● Work required: Print the records below exactly. Omit every picture.

● Records:
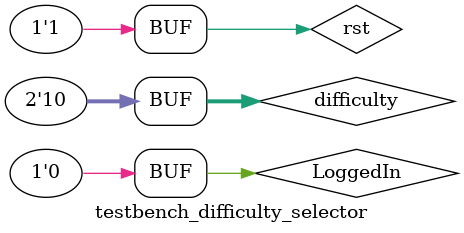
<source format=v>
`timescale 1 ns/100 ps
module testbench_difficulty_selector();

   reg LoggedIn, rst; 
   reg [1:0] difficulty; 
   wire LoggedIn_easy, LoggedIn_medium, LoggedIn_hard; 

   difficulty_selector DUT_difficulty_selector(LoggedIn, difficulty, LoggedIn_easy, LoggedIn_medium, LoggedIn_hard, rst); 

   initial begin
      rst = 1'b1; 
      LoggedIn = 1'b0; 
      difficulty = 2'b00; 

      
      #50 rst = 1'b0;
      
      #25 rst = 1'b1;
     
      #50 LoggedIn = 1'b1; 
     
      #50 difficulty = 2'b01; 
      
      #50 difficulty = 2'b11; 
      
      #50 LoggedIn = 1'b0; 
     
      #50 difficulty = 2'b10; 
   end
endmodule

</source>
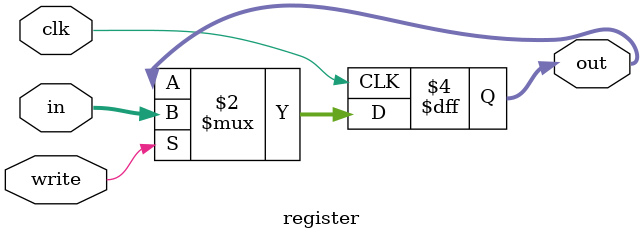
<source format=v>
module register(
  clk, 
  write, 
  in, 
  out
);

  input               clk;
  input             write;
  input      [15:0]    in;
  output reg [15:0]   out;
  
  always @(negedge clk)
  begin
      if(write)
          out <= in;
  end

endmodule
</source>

● Response for this exercise:
<source format=v>
`timescale 1 ns/100 ps
module testbench_difficulty_selector();

   reg LoggedIn, rst; 
   reg [1:0] difficulty; 
   wire LoggedIn_easy, LoggedIn_medium, LoggedIn_hard; 

   difficulty_selector DUT_difficulty_selector(LoggedIn, difficulty, LoggedIn_easy, LoggedIn_medium, LoggedIn_hard, rst); 

   initial begin
      rst = 1'b1; 
      LoggedIn = 1'b0; 
      difficulty = 2'b00; 

      
      #50 rst = 1'b0;
      
      #25 rst = 1'b1;
     
      #50 LoggedIn = 1'b1; 
     
      #50 difficulty = 2'b01; 
      
      #50 difficulty = 2'b11; 
      
      #50 LoggedIn = 1'b0; 
     
      #50 difficulty = 2'b10; 
   end
endmodule

</source>
<source format=v>
module register(
  clk, 
  write, 
  in, 
  out
);

  input               clk;
  input             write;
  input      [15:0]    in;
  output reg [15:0]   out;
  
  always @(negedge clk)
  begin
      if(write)
          out <= in;
  end

endmodule
</source>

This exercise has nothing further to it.